I love producing 3D models to show clients inside their building before it is made. This had led to us dipping into animations and flythoughs and has really helped us not only sell our ideas but help our clients sell their houses/flats etc. A lot of our projects on our website now incorporate the 3D animations alongside the 3Ds and photos of the building.

We often collaborate with our clients via the 3D model and have sent out the model for them to navigate and spin around at home using the software viewer. Domestic clients especially love this being able to walk around and show off their new home to family and friends.
I think there is a real art and craft to be able to sketch your design intentions, and every time I need to amend a plan (or site plan) it is much easier to do this by printing out, overlaying the drafting paper and exploring, testing, idea after idea. I use a blue pencil (it is clearer to read and it doesn’t get your hands as dirty as the HB pencils!) and is easy to draw something, then change it and refine it via hand.

On the flip side, using the computer to assist in design lets you look at your designs from ‘all angles’ by spinning it around, adding and subtracting elements quickly, changing materials, and again constantly testing and evolving design. This has been tested numerous times in a client meeting where they have asked us “what about if you did it like…..” – and I have often made the change there and then ‘while-you-wait’ blue peter style. This approach has really helped test client ideas, but also our 3D ‘instant’ modelling ability!

The computer also has the ability to model and illustrate vast areas in a single model. We have shown 3D models of a very simple 1-room extension right up to modelling half a city block and this couldn’t simply be achieved in the same way by hand. With the emergence of the Google Streetview, and the 3D Google Earth views we can explore cities almost instantly and tie our 3D models into our cities to illustrate.
The next step for 3D technology has to be the Drone photography and use of VR, which use to be limited to the huge mega-architect firms with their large budgets and in-house team of 3D artists at the ready. But now smaller firms are embracing this as well as a number of developers we work with who are embracing this technology to market and sell better.

I recently took my kids to the ‘robots’ exhibition in the fabulous V&A Dundee and one of the interesting displays was to type into a search engine “how likely is my career to be replaced with robots/technology.” I was hugely relieved to discover that “Architect” was fairly low risk alongside many of the creative careers, as much as computers and robots are vastly superior to us in numerous ways it seems that designing is not their forte.

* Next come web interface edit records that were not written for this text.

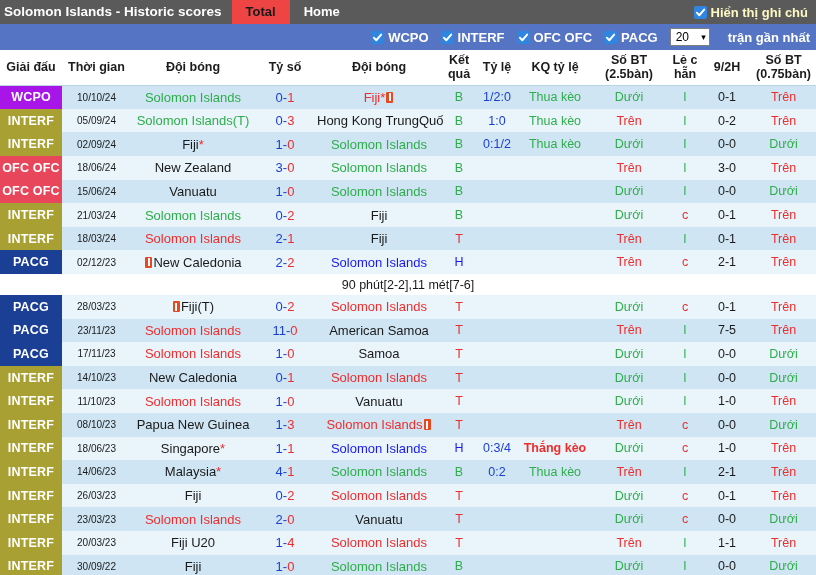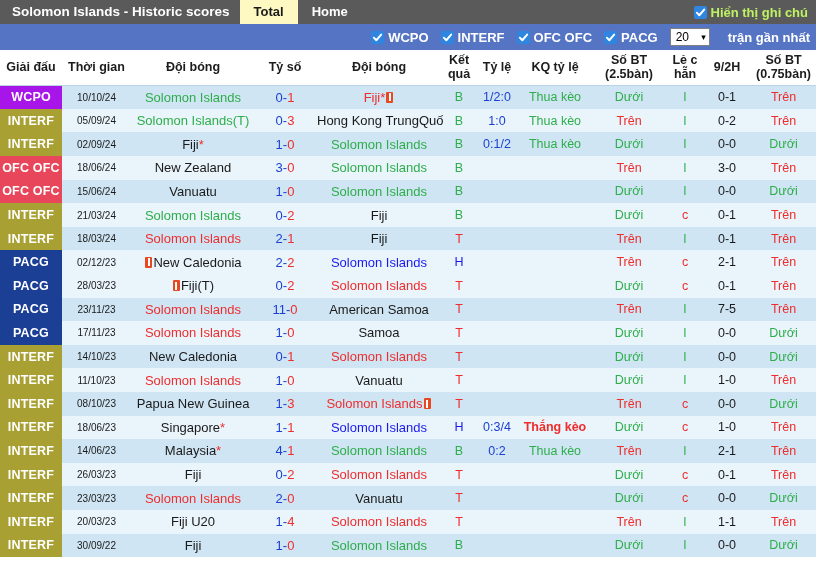--- a/index.html
+++ b/index.html
@@ -25,7 +25,7 @@
     font-size: 13.5px;
     font-weight: bold;
     line-height: 24px;
-    padding: 0 10px 0 12px;
+    padding: 0 10px 0 4px;
     white-space: nowrap;
   }
   .tab {

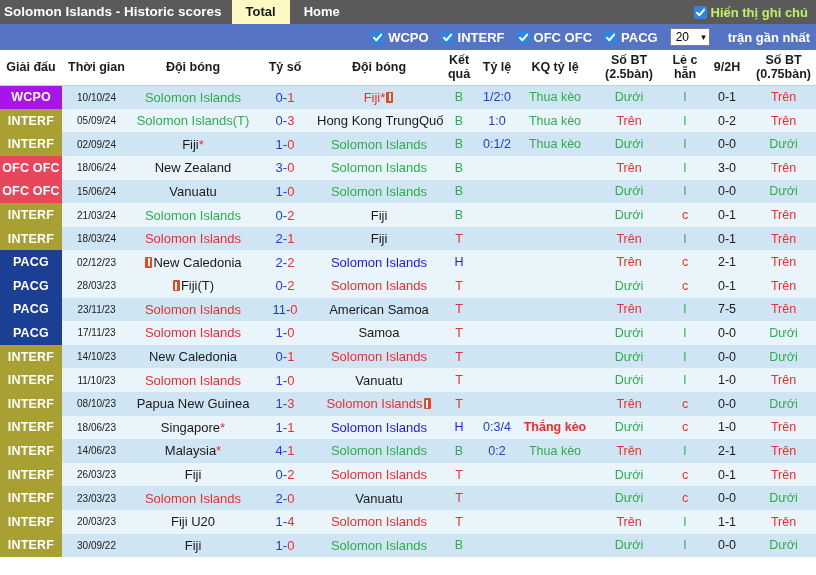--- a/index.html
+++ b/index.html
@@ -37,7 +37,7 @@
     color: #ffffff;
   }
   .tab.active {
-    background: #fef9c3;
+    background: #ef4444;
     color: #1a1a1a;
   }
   .tab.link {

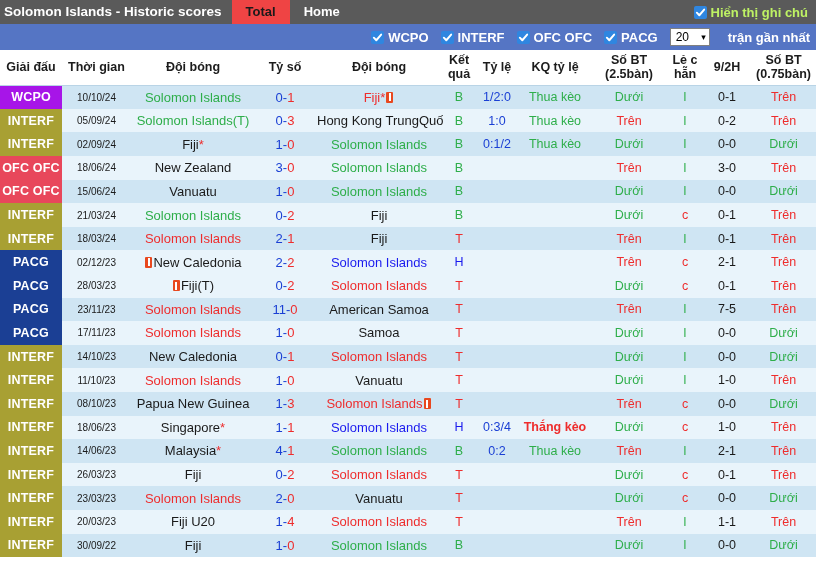--- a/index.html
+++ b/index.html
@@ -51,7 +51,7 @@
     gap: 4px;
   }
   .note-label {
-    color: #bef264;
+    color: #fef9c3;
     font-size: 13px;
     font-weight: bold;
     white-space: nowrap;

It is clear the ‘rise of the machine’ is here to assist, not to replace, design. As architects, we must embrace the machine and the rapid advance of technology or we are at risk of being left behind and superseded by the firms around us who will be the ones that are up there and current with all the modern programs and devices. Good design, however, does not require over-technology to disguise it and good design will always shine through long after the 3D render is filed away.